0 + 0 is an expression of two prvalues, (n3290 par. 3.10) which applies the built-in operator+, which, per 13.6/12 is LR operator+(L,R), which is therefore a function that returns something that is not a reference. The result of the expression is therefore also a prvalue (as per 3.10).
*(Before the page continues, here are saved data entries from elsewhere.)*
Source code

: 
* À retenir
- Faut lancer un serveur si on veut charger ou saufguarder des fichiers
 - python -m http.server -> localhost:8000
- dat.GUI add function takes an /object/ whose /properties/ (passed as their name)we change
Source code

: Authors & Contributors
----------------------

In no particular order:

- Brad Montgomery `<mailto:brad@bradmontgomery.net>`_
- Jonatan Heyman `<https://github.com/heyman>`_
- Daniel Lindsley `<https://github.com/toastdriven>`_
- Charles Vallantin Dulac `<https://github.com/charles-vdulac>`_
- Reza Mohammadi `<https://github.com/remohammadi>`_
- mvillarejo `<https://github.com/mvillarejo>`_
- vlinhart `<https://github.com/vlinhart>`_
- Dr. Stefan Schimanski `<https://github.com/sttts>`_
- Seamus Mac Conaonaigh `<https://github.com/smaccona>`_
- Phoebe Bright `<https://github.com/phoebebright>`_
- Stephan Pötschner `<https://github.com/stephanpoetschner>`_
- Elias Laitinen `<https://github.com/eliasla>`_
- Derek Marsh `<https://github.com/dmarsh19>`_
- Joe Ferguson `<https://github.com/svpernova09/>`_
Hence, the result of 0 + 0 is a prvalue, 0 is an int, therefore the result of 0 + 0 is an int

5
votes

It is definitely an int:

#include <iostream>
#include <typeinfo>

template<typename T>
struct ref_depth
{
        enum { value = 0 };
};

template<typename T>
struct ref_depth<T&>
{
        enum { value = 1 };
};

template<typename T>
struct ref_depth<T&&>
{
        enum { value = 2 };
};

int main() {

  std::cout
    << "int: " << typeid(int).name() << "\n"
       "decltype(0 + 0): " << typeid(decltype(0 + 0)).name() << "\n"
       "int&&: " << typeid(int&&).name() << "\n";
  std::cout 
    << "ref_depth: int: " << ref_depth<int>::value << "\n"
       "ref_depth: decltype(0 + 0): " << ref_depth<decltype(0 + 0)>::value << "\n"
       "ref_depth: int&&: " << ref_depth<int&&>::value << "\n";

}

Output:

int: i
decltype(0 + 0): i
int&&: i
ref_depth: int: 0
ref_depth: decltype(0 + 0): 0
ref_depth: int&&: 2
2
votes

Your reasoning is correct. An expression involving only constants is a constant by itself. Thus

decltype(0 + 0) x;

equals

decltype(0) x;

which equals

int x;
2
votes

From 5.19 [expr.const], every literal constant expression is a prvalue.
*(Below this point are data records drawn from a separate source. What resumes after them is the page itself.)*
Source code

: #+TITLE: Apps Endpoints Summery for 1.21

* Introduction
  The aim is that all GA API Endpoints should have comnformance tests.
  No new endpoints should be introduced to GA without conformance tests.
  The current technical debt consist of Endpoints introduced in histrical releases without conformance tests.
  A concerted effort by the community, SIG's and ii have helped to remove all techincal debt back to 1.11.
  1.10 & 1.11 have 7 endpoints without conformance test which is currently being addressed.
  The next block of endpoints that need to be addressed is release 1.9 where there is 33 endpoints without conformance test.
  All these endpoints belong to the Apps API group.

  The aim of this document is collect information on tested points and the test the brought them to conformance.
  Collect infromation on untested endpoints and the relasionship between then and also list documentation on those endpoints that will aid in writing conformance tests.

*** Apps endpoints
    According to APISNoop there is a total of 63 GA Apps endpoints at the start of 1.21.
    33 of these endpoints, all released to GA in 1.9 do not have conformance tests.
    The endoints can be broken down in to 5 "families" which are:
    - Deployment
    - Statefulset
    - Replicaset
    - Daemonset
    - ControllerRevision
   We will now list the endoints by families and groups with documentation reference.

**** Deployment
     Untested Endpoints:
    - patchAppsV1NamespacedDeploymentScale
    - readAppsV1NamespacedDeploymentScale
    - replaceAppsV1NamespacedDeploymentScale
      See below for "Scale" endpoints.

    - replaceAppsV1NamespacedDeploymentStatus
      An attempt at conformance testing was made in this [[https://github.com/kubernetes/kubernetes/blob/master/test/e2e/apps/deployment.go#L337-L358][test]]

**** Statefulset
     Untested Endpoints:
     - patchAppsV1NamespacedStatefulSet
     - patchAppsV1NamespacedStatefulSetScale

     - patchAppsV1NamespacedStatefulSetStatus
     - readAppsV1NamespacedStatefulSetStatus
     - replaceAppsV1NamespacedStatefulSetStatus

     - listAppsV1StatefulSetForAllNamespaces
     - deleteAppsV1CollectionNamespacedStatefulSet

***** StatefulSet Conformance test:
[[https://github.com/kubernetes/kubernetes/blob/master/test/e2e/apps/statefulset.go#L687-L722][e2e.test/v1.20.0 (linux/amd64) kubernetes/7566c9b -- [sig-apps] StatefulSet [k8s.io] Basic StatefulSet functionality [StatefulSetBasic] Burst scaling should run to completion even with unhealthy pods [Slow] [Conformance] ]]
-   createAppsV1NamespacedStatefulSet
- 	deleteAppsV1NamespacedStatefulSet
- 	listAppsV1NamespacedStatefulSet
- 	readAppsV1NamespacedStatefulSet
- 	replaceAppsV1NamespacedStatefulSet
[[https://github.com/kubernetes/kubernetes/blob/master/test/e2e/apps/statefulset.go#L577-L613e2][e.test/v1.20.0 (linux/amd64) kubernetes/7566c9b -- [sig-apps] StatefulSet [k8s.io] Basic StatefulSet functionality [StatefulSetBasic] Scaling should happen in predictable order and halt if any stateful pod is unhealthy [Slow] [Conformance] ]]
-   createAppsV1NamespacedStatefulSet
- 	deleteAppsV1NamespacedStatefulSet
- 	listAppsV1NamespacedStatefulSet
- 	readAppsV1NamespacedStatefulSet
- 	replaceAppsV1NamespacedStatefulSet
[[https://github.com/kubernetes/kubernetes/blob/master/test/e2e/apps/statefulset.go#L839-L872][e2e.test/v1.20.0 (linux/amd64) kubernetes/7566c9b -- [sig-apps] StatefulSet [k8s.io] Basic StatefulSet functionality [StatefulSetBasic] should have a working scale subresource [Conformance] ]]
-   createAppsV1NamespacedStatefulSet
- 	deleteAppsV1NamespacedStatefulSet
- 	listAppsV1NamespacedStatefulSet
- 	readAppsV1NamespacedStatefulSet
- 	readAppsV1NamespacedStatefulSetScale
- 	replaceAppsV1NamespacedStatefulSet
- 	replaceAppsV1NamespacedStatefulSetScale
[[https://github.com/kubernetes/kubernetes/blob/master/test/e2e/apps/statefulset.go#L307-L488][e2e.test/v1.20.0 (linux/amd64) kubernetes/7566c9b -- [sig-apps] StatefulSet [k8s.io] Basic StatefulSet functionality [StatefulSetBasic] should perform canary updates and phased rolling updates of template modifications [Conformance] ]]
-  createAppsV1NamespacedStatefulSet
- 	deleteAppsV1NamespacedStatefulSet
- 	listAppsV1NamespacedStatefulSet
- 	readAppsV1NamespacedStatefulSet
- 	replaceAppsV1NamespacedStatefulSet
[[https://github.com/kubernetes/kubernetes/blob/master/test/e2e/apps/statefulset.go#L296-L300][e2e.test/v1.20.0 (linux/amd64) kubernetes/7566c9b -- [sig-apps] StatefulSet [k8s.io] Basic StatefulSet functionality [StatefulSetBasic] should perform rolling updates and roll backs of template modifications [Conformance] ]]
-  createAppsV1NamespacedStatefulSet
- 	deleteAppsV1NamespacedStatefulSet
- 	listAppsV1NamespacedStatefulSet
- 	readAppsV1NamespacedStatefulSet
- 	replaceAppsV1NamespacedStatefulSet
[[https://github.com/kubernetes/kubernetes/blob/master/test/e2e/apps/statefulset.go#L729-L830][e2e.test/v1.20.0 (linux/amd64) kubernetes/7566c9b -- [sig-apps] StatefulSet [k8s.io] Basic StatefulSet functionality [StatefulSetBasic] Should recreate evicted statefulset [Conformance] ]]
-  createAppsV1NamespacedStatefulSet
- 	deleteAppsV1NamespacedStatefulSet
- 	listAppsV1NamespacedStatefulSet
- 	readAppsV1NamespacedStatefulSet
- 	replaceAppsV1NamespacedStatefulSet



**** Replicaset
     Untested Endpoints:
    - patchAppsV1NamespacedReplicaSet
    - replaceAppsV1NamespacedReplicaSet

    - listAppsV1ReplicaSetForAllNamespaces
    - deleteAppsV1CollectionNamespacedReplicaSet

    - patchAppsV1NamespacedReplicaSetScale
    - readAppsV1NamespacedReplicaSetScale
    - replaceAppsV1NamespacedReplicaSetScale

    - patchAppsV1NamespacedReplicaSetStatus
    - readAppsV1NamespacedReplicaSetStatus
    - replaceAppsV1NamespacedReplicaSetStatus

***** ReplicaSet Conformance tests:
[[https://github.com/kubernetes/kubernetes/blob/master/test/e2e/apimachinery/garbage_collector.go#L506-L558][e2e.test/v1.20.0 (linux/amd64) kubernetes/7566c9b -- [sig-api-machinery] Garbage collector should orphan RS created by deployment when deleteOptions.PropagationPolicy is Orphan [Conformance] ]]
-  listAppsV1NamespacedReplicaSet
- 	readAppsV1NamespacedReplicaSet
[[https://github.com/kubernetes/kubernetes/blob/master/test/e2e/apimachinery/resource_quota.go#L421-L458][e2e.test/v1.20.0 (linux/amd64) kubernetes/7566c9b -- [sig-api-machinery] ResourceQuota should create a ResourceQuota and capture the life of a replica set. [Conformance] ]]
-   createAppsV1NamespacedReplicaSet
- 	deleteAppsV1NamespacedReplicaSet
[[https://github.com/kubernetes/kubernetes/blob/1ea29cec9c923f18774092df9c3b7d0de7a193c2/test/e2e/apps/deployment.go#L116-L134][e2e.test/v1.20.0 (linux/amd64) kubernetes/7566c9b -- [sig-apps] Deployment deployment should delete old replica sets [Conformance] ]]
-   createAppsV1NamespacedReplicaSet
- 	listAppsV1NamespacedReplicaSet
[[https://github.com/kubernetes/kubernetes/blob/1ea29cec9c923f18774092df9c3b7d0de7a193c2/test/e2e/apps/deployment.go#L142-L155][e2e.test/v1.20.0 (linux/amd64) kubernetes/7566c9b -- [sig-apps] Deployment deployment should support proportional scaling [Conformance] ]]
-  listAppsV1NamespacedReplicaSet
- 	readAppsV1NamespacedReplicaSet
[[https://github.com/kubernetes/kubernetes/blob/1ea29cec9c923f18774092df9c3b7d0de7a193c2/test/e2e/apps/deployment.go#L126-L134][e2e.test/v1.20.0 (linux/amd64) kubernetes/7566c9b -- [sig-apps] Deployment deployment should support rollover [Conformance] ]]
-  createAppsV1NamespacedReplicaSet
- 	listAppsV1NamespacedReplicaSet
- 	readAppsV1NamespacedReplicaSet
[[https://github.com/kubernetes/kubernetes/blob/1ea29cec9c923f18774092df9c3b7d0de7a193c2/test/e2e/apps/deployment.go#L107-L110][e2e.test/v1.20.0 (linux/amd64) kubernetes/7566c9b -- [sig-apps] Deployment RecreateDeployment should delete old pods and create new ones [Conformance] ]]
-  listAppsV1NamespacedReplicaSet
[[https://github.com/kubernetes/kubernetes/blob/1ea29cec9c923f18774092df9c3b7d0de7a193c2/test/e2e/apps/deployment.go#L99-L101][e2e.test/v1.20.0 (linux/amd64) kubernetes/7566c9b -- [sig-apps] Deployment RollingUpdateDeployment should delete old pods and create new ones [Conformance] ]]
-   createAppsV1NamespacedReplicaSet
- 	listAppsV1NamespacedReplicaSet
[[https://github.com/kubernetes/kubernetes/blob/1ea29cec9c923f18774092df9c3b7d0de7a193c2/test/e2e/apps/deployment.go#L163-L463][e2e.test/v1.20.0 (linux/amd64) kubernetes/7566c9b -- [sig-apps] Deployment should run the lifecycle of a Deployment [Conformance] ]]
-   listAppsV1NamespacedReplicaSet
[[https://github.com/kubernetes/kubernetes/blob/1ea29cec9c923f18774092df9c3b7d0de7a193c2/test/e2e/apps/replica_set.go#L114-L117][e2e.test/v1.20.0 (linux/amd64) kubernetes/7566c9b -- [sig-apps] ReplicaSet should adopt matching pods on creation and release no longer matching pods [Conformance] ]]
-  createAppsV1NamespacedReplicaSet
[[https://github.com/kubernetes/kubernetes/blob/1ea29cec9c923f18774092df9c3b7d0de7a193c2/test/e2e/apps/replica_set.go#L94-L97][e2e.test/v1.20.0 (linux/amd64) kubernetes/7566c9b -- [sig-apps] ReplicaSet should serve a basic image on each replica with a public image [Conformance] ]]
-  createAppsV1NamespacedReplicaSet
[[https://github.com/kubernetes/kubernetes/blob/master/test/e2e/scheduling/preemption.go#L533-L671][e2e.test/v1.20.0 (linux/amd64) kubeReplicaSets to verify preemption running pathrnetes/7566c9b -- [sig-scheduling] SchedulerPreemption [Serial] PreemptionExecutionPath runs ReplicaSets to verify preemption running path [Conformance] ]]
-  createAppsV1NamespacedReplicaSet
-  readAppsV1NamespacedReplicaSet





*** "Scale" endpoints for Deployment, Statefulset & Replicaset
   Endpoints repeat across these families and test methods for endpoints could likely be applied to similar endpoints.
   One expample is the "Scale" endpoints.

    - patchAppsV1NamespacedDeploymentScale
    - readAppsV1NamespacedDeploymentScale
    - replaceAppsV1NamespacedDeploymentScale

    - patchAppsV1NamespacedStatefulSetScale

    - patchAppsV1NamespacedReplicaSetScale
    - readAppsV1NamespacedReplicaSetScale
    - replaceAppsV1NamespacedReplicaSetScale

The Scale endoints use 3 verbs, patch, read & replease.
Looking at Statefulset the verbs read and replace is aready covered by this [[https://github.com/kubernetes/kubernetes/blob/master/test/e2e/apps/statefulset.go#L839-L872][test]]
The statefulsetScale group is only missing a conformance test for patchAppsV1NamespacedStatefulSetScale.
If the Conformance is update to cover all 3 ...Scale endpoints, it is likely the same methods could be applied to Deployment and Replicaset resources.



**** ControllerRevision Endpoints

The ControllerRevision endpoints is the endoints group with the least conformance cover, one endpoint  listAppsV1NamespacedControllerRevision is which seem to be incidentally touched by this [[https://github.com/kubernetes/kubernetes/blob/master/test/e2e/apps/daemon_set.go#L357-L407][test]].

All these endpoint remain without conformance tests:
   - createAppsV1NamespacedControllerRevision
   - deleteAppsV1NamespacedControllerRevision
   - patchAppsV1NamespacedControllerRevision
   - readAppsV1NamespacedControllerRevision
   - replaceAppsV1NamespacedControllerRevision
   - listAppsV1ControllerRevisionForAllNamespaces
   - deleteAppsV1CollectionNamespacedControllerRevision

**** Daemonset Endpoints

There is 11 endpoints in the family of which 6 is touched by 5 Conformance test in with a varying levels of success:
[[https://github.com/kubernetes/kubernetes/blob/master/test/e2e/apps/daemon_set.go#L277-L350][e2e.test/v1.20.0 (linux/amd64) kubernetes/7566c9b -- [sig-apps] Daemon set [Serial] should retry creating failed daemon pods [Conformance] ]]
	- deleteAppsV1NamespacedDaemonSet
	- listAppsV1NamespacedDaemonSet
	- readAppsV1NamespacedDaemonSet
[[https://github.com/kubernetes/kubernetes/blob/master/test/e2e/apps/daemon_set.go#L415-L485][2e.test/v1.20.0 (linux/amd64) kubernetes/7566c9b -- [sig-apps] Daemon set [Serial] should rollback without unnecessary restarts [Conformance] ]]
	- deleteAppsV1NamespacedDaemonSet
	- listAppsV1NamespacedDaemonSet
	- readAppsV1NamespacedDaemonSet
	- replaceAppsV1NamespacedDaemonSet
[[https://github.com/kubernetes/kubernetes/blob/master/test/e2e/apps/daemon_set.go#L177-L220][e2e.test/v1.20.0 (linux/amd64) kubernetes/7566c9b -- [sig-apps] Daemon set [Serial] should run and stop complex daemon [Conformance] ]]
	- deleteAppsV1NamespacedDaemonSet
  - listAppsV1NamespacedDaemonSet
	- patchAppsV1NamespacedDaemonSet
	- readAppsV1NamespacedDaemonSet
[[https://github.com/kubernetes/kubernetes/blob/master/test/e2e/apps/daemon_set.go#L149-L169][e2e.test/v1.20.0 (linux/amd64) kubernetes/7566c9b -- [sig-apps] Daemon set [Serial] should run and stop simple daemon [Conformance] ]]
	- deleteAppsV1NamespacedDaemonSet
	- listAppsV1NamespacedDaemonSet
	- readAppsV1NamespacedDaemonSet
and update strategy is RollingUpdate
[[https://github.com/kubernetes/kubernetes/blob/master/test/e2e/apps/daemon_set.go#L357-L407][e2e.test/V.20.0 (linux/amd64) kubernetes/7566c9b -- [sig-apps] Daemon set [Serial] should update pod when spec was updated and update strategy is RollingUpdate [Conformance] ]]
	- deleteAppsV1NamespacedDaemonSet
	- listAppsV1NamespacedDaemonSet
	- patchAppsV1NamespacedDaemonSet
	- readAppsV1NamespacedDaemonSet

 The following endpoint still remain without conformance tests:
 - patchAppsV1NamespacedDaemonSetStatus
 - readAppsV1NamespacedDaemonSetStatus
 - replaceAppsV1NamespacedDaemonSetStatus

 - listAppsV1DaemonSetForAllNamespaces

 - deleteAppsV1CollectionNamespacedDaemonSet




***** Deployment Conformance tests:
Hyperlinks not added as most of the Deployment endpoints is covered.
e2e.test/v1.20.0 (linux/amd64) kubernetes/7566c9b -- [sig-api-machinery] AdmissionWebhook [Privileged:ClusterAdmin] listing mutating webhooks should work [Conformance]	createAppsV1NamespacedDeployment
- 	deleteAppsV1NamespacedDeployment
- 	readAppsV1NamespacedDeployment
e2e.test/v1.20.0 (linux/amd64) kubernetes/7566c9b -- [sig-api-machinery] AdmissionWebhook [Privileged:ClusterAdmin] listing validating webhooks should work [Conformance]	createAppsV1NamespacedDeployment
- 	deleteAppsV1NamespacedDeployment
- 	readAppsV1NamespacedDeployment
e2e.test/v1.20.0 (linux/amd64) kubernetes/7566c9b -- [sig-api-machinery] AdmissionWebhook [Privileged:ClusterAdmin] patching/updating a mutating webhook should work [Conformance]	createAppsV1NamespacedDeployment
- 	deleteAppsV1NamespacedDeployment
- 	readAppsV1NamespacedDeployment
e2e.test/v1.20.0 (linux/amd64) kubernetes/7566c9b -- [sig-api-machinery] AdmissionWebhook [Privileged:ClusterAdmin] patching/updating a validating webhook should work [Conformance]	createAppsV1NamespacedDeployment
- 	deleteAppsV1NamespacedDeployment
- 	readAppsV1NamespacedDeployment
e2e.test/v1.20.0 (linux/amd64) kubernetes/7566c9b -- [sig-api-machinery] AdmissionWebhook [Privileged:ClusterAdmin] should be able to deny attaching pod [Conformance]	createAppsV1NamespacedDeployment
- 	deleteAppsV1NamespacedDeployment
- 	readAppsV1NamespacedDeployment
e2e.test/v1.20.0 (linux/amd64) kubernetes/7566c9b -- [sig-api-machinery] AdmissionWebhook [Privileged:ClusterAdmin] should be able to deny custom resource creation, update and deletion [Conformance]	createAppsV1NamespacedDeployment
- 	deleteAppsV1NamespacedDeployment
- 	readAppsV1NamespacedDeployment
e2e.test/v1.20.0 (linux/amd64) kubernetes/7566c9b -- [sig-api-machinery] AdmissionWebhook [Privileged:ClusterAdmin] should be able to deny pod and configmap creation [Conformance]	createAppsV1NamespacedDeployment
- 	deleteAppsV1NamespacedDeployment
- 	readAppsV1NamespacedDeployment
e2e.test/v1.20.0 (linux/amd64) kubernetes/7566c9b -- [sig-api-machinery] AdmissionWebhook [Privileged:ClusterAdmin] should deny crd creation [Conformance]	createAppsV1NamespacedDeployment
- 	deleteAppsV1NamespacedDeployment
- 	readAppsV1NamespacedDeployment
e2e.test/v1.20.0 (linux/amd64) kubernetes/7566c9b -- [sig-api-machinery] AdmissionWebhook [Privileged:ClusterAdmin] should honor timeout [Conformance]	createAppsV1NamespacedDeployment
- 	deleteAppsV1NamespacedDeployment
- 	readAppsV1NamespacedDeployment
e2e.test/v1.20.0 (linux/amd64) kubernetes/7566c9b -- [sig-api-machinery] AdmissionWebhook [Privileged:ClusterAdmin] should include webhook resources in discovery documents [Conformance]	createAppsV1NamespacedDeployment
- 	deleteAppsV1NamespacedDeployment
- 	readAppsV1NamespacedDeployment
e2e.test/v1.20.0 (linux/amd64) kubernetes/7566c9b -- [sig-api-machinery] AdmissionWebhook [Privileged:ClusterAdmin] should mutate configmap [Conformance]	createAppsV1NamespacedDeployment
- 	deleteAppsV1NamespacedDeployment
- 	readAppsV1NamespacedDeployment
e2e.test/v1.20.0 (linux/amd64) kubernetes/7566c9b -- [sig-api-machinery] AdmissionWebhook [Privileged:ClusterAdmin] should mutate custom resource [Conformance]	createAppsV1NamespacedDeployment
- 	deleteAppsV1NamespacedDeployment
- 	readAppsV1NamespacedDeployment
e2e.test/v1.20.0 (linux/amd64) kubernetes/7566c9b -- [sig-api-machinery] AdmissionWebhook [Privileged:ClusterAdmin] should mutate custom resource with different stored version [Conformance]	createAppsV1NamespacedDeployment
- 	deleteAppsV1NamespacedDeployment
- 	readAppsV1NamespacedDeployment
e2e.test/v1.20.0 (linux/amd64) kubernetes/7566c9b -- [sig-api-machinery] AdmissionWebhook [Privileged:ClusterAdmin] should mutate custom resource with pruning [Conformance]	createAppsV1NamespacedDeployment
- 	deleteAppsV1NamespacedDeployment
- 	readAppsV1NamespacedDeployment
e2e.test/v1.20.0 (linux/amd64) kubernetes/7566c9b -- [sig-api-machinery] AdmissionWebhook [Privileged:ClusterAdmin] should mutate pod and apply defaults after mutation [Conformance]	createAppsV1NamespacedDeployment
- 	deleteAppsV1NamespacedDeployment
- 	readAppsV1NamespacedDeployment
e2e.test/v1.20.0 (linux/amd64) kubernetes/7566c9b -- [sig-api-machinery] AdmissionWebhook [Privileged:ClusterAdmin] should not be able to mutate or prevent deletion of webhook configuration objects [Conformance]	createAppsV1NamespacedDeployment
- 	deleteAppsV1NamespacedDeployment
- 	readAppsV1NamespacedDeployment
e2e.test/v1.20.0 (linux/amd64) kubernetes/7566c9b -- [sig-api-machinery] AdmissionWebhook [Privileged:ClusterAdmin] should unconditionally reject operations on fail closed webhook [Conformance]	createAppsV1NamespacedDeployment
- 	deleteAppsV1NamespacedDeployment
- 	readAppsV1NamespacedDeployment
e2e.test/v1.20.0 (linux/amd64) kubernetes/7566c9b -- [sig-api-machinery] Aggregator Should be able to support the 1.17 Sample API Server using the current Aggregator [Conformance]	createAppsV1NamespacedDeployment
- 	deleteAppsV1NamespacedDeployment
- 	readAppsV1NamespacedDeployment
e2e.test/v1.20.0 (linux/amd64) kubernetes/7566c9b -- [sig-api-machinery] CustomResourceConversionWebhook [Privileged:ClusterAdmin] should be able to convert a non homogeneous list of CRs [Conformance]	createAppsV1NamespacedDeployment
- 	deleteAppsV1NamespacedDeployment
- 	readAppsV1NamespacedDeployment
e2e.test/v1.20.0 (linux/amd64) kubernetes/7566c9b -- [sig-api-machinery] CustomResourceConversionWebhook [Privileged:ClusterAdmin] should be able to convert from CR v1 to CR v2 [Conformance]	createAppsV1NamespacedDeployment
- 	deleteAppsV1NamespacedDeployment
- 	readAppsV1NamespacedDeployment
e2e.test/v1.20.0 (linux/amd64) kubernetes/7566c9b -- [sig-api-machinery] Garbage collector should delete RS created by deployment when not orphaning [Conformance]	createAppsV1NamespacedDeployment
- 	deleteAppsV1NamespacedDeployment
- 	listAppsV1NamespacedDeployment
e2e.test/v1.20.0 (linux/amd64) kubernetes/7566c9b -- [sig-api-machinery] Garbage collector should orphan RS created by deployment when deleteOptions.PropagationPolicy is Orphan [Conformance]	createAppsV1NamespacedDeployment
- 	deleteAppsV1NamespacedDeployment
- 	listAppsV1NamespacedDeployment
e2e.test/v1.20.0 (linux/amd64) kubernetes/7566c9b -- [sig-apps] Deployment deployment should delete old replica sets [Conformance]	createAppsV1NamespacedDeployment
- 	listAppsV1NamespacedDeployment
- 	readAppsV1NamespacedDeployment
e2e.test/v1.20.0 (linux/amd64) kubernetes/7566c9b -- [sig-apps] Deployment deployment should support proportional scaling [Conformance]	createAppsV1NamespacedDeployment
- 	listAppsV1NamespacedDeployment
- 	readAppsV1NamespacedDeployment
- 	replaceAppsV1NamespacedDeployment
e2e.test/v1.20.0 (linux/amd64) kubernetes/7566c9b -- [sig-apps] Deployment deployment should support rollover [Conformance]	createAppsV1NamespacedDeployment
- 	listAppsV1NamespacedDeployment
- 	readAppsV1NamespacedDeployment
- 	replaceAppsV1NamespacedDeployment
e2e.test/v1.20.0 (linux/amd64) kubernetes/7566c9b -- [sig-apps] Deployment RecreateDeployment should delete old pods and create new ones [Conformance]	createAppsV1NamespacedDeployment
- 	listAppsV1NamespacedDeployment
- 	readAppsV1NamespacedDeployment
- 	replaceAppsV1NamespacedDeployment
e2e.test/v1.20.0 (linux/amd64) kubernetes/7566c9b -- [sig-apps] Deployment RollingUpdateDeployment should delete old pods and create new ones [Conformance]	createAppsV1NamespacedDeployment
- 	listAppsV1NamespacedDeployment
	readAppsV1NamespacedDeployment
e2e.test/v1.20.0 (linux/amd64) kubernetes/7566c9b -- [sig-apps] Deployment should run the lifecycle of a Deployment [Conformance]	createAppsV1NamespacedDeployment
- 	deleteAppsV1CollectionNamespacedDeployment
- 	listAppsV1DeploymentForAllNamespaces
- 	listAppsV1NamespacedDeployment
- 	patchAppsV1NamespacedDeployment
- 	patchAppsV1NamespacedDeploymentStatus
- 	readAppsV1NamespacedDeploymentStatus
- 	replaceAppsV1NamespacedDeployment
A literal constant expression is a prvalue core constant expression of literal type, but not pointer type. An integral constant expression is a literal constant expression of integral or unscoped enumeration type.

Therefore rule 4 applies to all literal constant expressions.

0
votes

GCC says int-

Code:

#include <iostream>
#include <typeinfo>

int
main ()
{
  int n;
  decltype(0 + 0) x;
  std::cout << "Type of `n': " << typeid(n).name() << std::endl;
  std::cout << "Type of `x': " << typeid(x).name() << std::endl;
}

Output:

i

i

Edit: It makes sense according to point 4, but I can't say for sure that point 2 isn't actually the one in effect. From what I can tell, 0 + 0 is evaluated to 0, and the type of 0 is int, so that is the declared type.